● Task instructions
Give back the data below exactly, with every line kept the same.

[Dataset entries]
------------------------------------------------------------------------

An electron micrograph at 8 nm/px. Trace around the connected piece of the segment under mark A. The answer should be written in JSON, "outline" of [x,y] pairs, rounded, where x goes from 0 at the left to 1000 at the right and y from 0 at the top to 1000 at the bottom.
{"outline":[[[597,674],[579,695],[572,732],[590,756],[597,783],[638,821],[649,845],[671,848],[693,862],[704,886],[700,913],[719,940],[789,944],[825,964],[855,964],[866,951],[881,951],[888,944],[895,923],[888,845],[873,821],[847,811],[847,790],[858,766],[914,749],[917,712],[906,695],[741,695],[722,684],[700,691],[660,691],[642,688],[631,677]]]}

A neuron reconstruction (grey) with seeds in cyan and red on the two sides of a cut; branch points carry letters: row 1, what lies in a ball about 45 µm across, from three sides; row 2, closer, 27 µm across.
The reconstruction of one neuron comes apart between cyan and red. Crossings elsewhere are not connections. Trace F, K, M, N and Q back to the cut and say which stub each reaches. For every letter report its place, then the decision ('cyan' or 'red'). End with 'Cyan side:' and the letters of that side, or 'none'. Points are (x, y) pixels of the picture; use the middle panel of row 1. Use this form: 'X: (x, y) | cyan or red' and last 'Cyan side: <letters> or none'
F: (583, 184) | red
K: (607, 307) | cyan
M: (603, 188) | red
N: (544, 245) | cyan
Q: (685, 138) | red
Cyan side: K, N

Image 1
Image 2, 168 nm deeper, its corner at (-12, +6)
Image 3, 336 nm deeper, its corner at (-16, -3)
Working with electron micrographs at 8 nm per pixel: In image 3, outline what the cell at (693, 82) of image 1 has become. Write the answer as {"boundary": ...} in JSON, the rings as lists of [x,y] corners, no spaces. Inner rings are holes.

------------------------------------------------------------------------

● Solution to this exercise
An electron micrograph at 8 nm/px. Trace around the connected piece of the segment under mark A. The answer should be written in JSON, "outline" of [x,y] pairs, rounded, where x goes from 0 at the left to 1000 at the right and y from 0 at the top to 1000 at the bottom.
{"outline":[[[597,674],[579,695],[572,732],[590,756],[597,783],[638,821],[649,845],[671,848],[693,862],[704,886],[700,913],[719,940],[789,944],[825,964],[855,964],[866,951],[881,951],[888,944],[895,923],[888,845],[873,821],[847,811],[847,790],[858,766],[914,749],[917,712],[906,695],[741,695],[722,684],[700,691],[660,691],[642,688],[631,677]]]}

A neuron reconstruction (grey) with seeds in cyan and red on the two sides of a cut; branch points carry letters: row 1, what lies in a ball about 45 µm across, from three sides; row 2, closer, 27 µm across.
The reconstruction of one neuron comes apart between cyan and red. Crossings elsewhere are not connections. Trace F, K, M, N and Q back to the cut and say which stub each reaches. For every letter report its place, then the decision ('cyan' or 'red'). End with 'Cyan side:' and the letters of that side, or 'none'. Points are (x, y) pixels of the picture; use the middle panel of row 1. Use this form: 'X: (x, y) | cyan or red' and last 'Cyan side: <letters> or none'
F: (583, 184) | red
K: (607, 307) | cyan
M: (603, 188) | red
N: (544, 245) | cyan
Q: (685, 138) | red
Cyan side: K, N

Image 1
Image 2, 168 nm deeper, its corner at (-12, +6)
Image 3, 336 nm deeper, its corner at (-16, -3)
Working with electron micrographs at 8 nm per pixel: In image 3, outline what the cell at (693, 82) of image 1 has become. Write the answer as {"boundary": ...} in JSON, the rings as lists of [x,y] corners, no spaces. Inner rings are holes.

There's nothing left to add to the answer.